The British government recently praised how Auror systems were cutting crime at several of the UK's big high-street retailers - "Boots, BP, Greggs, Morrisons, and M&S".
Auror regularly publicised the extent its systems were used by big retailers. Yet oddly, at the appeal court hearing, there was repeated puzzlement over whether many NZ retailers other than gas stations used it much.
'We don't begin to have the whole story'
Keith told the three judges the core question was whether police could be party to such a privately-owned technology without a statutory power in place to OK it.
The lack of warrants helped in two ways: It was not just that requiring a warrant created oversight, he said, but it also forced police to justify "in full candour" to a court what they were doing with "a court being satisified that it has the whole story".
"We don't begin to have the whole story here about this system."
The Crown argued at length, and closely tied to the three appellants' specific cases, against the notion that any type of search, let alone an unlawful one, took place. If it was a search it "only just" impinged on privacy, said Marshall.
The appellants' lawyers again and again tried to widen the lens, onto the whole system.
Linda Sullivan told the three judges the high-tech system actually produced less personal information than before, when officers used to gather it manually, by checking shop CCTV.

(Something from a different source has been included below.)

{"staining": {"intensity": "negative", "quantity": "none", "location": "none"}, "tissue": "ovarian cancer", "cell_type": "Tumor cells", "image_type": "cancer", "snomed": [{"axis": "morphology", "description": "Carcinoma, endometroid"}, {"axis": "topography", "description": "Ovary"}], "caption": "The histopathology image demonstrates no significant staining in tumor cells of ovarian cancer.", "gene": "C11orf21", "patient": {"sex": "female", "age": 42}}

"Of course police obviously rigorously audit their own use of Auror to verify that police are using this data in appropriate ways," she said.
But that was not entirely the case, according to the police review in July, that said, "Auditing is undertaken on ANPR use [by police] but is not yet established for retail crime."

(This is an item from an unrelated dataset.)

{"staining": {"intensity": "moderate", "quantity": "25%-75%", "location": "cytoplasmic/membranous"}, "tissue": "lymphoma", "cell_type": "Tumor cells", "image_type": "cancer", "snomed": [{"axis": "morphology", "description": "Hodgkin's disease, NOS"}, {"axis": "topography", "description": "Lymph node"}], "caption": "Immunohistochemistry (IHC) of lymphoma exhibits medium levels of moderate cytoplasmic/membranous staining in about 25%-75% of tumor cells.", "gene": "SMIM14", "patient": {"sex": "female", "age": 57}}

The PDS's Genevive Vear said the auditing was done "without a standard in place".
Sullivan had also said police were always trying to "tighten up". But the July review noted that some recommendations had been implemented "to a greater or lesser extent, however issues associated with access and insufficient recording of information about the nature of the searches identified in this review persist".
'We're here now'
The appeal in part turns on the nature of the high-tech system; the police-Auror relationship and transparency in how the public is being surveilled; and also public expectations of privacy.
Justice Mallon, on the hearing's first day, on Tuesday, had offered there was an assumption "that Mr Zuckerberg has access to anything he wants" anyway.
But Ben Keith said it was not the same thing, for a private player, like Meta's boss Mark Zuckerberg, to have access to personal information on Facebook users, versus the state having motorists' data.
Justice Collins challenged why the Privacy Commissioner was only now taking police to task over ANPR.
Keith acknowledged it had limited resources. He also noted a recent landmark Supreme Court case called 'Tamiefuna' - one so significant it has prompted the government to begin looking at a law change, as RNZ has reported - had spurred them on.
"Well, we're here now," Keith told Justice Collins.
The Court of Appeal has reserved its decision.